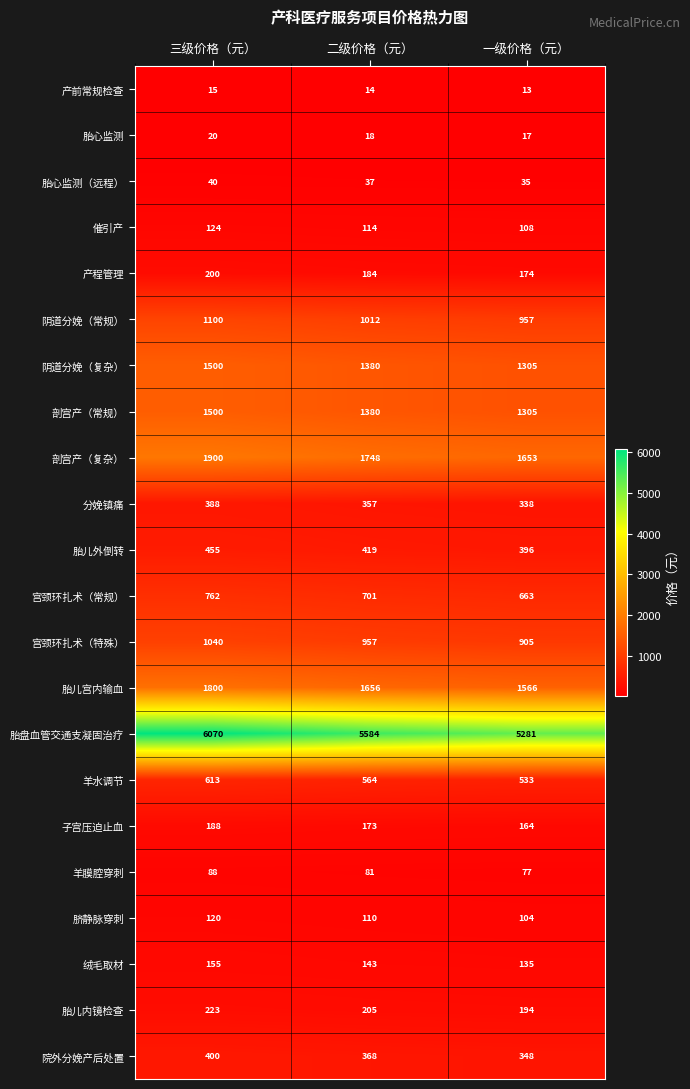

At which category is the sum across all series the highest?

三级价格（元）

══════════

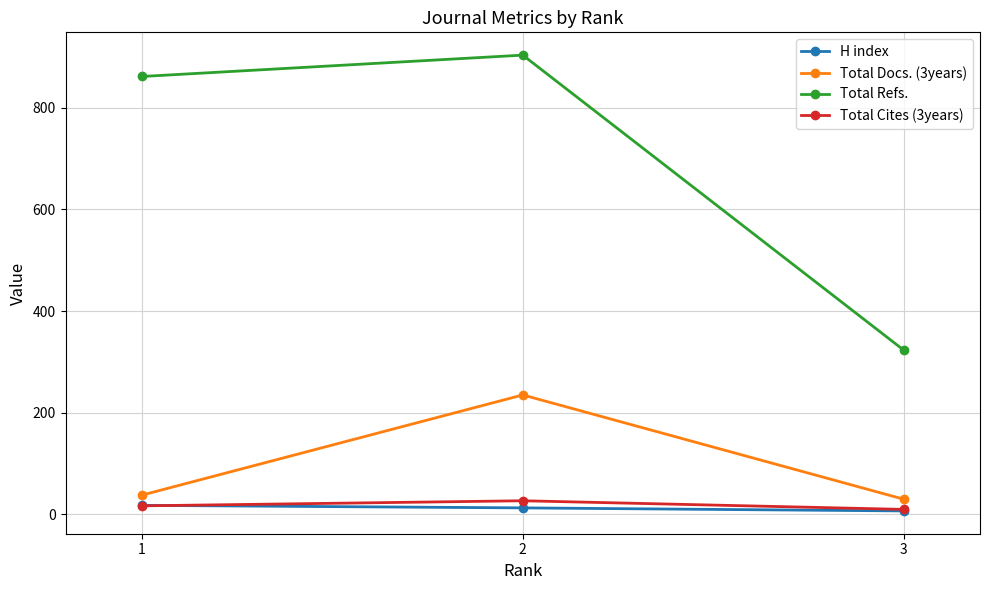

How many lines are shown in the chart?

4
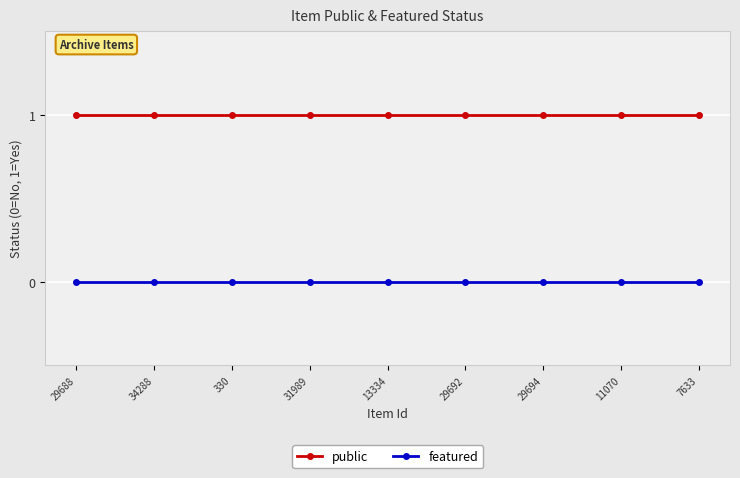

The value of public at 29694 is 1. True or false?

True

══════════

Your task. Please count the lines in the rows above that contain the string "True", matching case exactly. Reply with only the number.

Reply. 2